• [Supplied information]
+===+
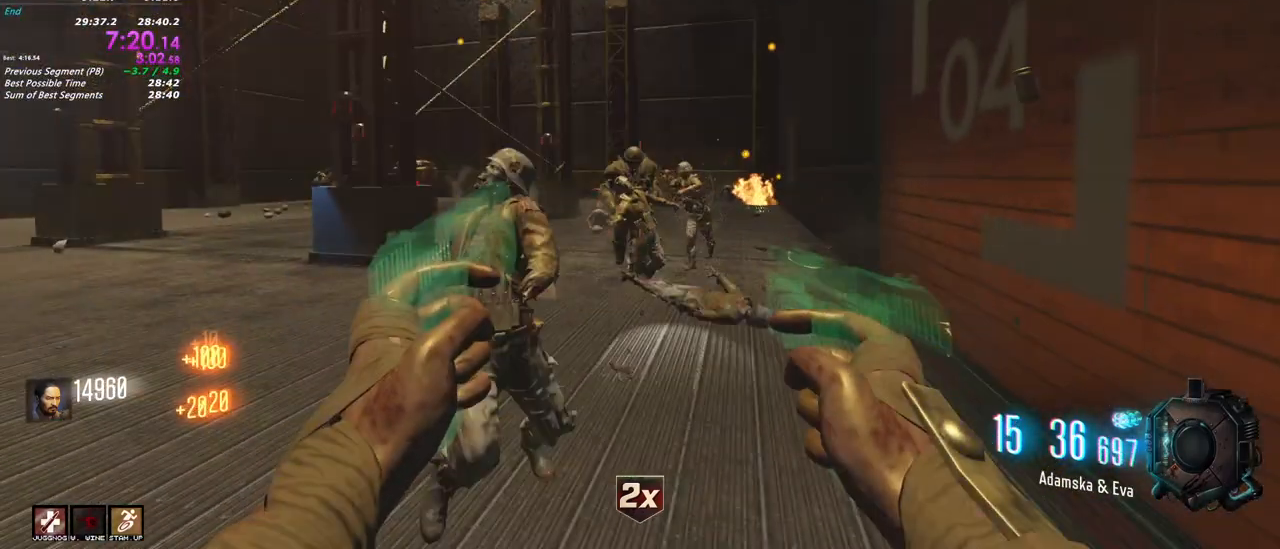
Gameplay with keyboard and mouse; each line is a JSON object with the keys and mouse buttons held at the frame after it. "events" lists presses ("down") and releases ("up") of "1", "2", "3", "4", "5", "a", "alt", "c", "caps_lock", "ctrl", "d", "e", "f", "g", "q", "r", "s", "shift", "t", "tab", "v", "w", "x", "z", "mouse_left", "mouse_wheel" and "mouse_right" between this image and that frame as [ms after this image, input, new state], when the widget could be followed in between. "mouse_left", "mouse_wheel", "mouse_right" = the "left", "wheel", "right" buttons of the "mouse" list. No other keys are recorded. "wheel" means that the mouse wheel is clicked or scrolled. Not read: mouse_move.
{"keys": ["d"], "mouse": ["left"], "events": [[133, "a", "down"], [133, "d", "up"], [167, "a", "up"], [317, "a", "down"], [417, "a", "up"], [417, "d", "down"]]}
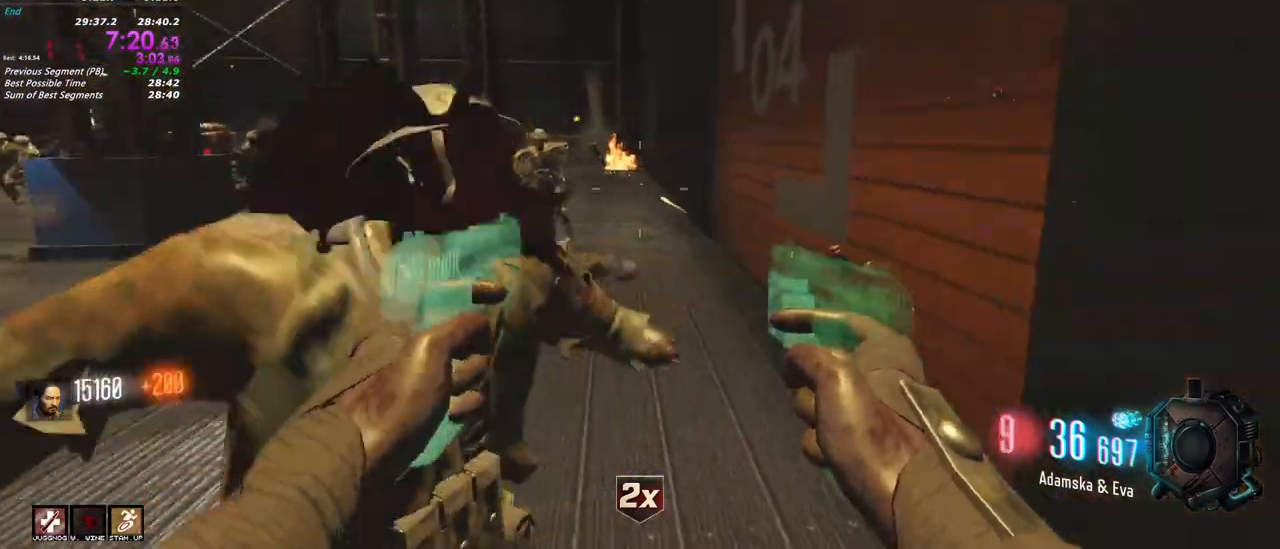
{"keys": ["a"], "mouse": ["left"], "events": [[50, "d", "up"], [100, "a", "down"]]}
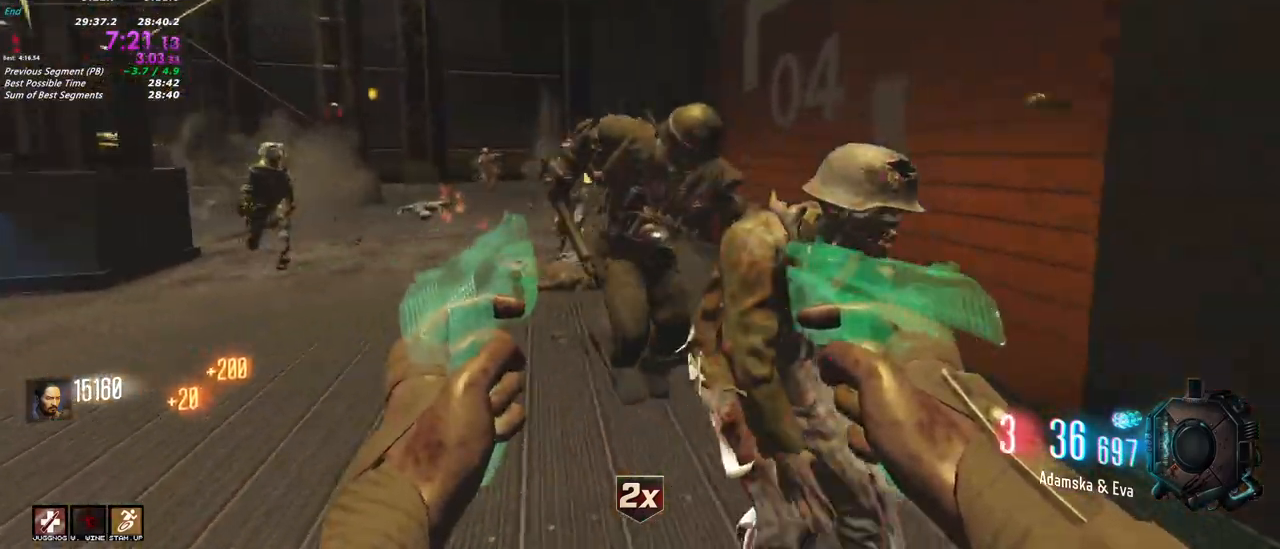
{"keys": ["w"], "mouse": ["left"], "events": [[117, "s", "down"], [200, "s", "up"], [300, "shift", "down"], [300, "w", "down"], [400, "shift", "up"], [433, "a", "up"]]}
+===+
• [The task]
Everything in the data except the pictures must be retyped exactly.

• [Finished task]
Gameplay with keyboard and mouse; each line is a JSON object with the keys and mouse buttons held at the frame after it. "events" lists presses ("down") and releases ("up") of "1", "2", "3", "4", "5", "a", "alt", "c", "caps_lock", "ctrl", "d", "e", "f", "g", "q", "r", "s", "shift", "t", "tab", "v", "w", "x", "z", "mouse_left", "mouse_wheel" and "mouse_right" between this image and that frame as [ms after this image, input, new state], when the widget could be followed in between. "mouse_left", "mouse_wheel", "mouse_right" = the "left", "wheel", "right" buttons of the "mouse" list. No other keys are recorded. "wheel" means that the mouse wheel is clicked or scrolled. Not read: mouse_move.
{"keys": ["d"], "mouse": ["left"], "events": [[133, "a", "down"], [133, "d", "up"], [167, "a", "up"], [317, "a", "down"], [417, "a", "up"], [417, "d", "down"]]}
{"keys": ["a"], "mouse": ["left"], "events": [[50, "d", "up"], [100, "a", "down"]]}
{"keys": ["w"], "mouse": ["left"], "events": [[117, "s", "down"], [200, "s", "up"], [300, "shift", "down"], [300, "w", "down"], [400, "shift", "up"], [433, "a", "up"]]}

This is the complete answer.